= Gerzel Baazov =

Gerzel Baazov (გერცელ ბააზოვი; October 28, 1904 – September 12, 1938) was a Georgian Jewish poet and playwright who fell victim to Joseph Stalin's Great Purges.

He was born in Oni, Georgia (then part of the Russian Empire) into the family of the leading Georgian Zionist David Baazov. At the age of 14, he published his first poems under the pen name of Ger-Bi (1918). In the 1920s, he systematically published poems, historical stories and journalistic essays in Georgian-Jewish press and garnered acclaim with his Georgian translation of Song of Songs in 1924. In 1925, he organized a Tbilisi-based Georgian-Jewish dramatic troupe "Kadima" and began writing plays depicting the life of the Georgian Jews. In 1927, he graduated from the Faculty of Law, Tbilisi State University, and briefly served as a lawyer.

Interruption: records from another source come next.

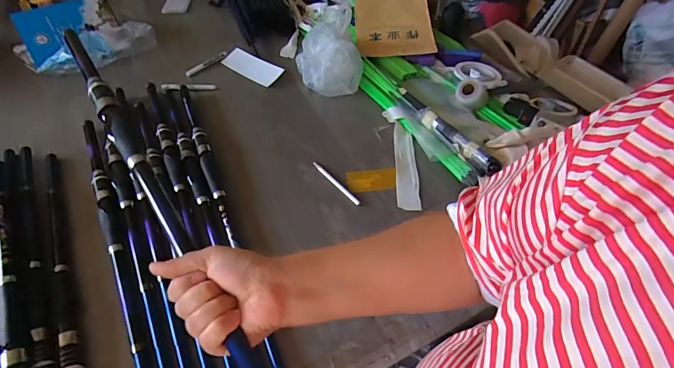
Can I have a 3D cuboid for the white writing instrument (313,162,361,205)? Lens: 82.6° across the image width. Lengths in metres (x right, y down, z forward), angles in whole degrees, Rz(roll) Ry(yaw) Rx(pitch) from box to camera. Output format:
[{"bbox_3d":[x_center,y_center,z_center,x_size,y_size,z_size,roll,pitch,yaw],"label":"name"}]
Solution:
[{"bbox_3d":[-0.002,-0.003,0.696,0.010,0.007,0.128,-30,55,-26],"label":"white writing instrument"}]

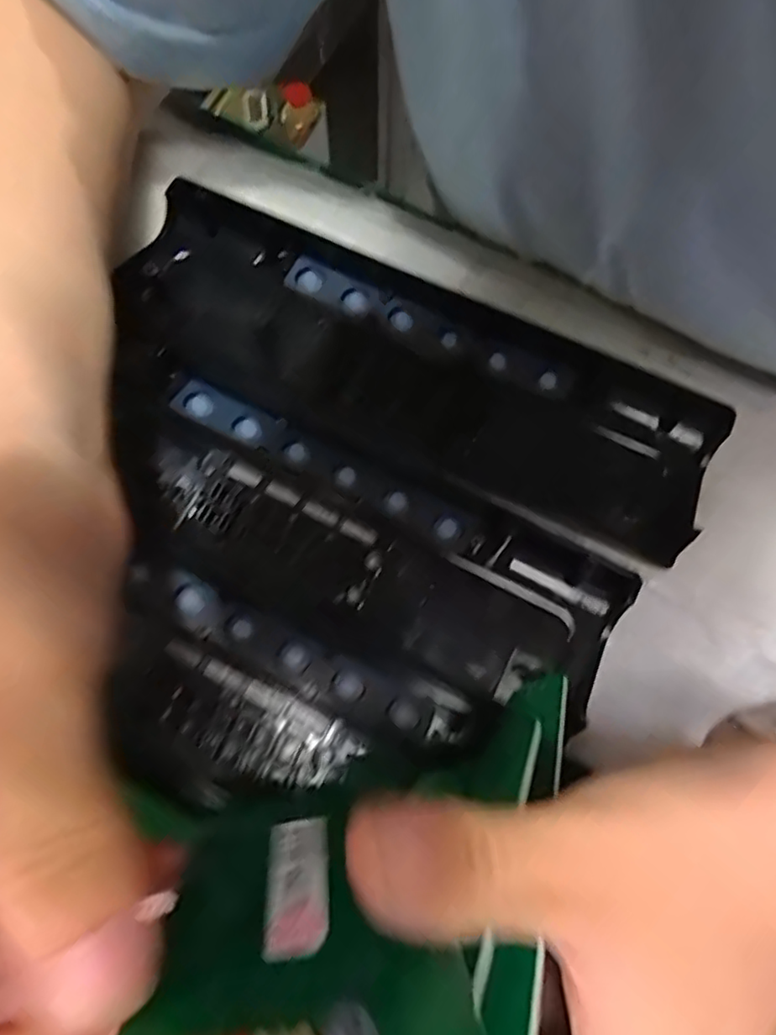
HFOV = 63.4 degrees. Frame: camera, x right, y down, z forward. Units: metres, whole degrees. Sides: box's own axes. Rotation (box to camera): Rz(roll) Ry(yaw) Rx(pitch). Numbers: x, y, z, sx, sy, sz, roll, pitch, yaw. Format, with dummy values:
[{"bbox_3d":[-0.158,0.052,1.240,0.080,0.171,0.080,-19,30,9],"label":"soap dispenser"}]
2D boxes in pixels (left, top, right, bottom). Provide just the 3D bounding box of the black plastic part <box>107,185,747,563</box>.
[{"bbox_3d":[0.010,-0.066,0.255,0.243,0.017,0.070,26,74,6],"label":"black plastic part"}]

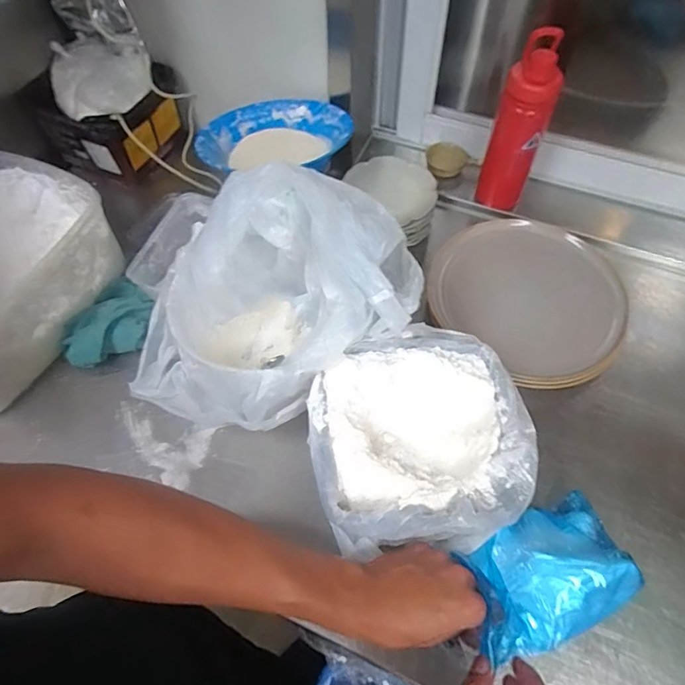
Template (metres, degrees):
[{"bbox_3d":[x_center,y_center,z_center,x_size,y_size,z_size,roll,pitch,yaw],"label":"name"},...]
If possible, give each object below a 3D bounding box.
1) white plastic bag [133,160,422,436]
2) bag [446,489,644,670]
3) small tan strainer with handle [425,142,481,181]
[{"bbox_3d":[-0.085,-0.032,0.553,0.317,0.257,0.202,-19,60,-11],"label":"white plastic bag"},{"bbox_3d":[0.201,0.222,0.473,0.192,0.091,0.115,-21,61,-12],"label":"bag"},{"bbox_3d":[0.185,-0.309,0.828,0.083,0.034,0.054,5,59,4],"label":"small tan strainer with handle"}]

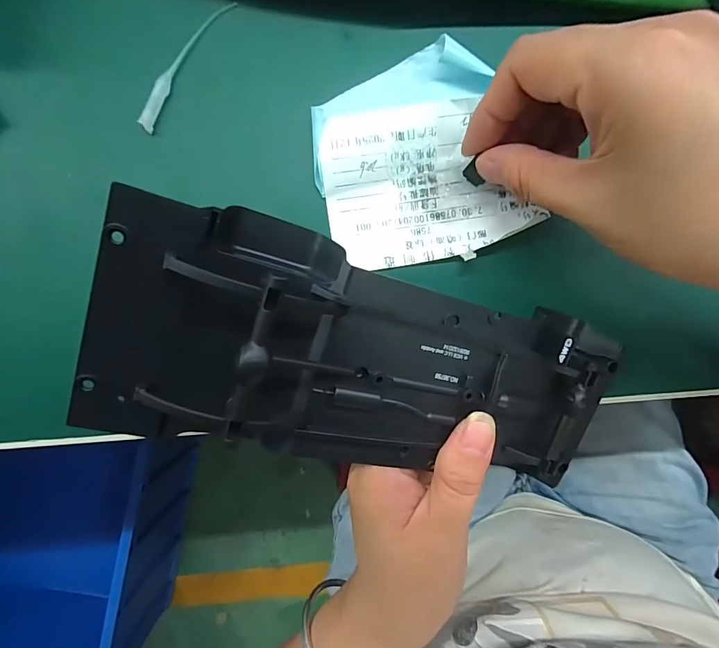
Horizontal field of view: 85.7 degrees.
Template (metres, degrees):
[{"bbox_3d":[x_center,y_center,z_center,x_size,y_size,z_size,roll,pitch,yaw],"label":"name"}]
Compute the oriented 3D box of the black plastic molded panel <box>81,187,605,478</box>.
[{"bbox_3d":[0.012,0.016,0.130,0.180,0.027,0.070,13,90,-21],"label":"black plastic molded panel"}]

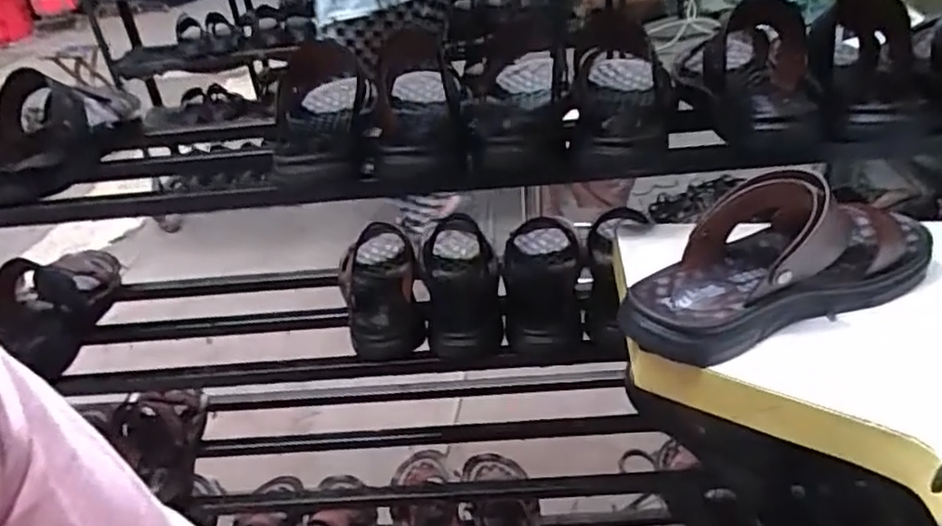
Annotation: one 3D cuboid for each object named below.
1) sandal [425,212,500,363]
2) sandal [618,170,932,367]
[{"bbox_3d":[-0.016,0.007,0.840,0.099,0.071,0.272,-7,32,0],"label":"sandal"},{"bbox_3d":[0.235,-0.014,0.512,0.262,0.098,0.100,-18,34,-16],"label":"sandal"}]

Through his 1928 play Dilleamari (დილლეამარი), Baazov established himself as a leading writer in Georgian on Jewish themes. He was the first Jewish writer to introduce the subject matter of the life-style, character, and routine life of Georgian Jews into Georgian literature. In an amazingly brief period, Baazov wrote ten plays (notably The Mutes Began to Speak [მუნჯები ალაპარაკდნენ, 1931], Without Respect of Persons [განურჩევლად პიროვნებისა, 1933], Itska Rizhinashvili [იცკა რიჟინაშვილი, 1936], etc.), most of which became standard items in Georgian repertory in the 1930s. Early in the 1930s, he conceived a trilogy on the Georgian Jews, the first part of which – Petkhaini – appeared in Georgian (ფეთხაინი, 1934) and Russian (Петхайн, 1936). His prolific work was terminated by the Soviet political repressions under Stalin. In 1937, he was arrested in Moscow and extradited to Tbilisi where he was either shot or tortured to death during the interrogation. He was posthumously rehabilitated in 1955. A street in his native Oni has been named after Gerzel Baazov.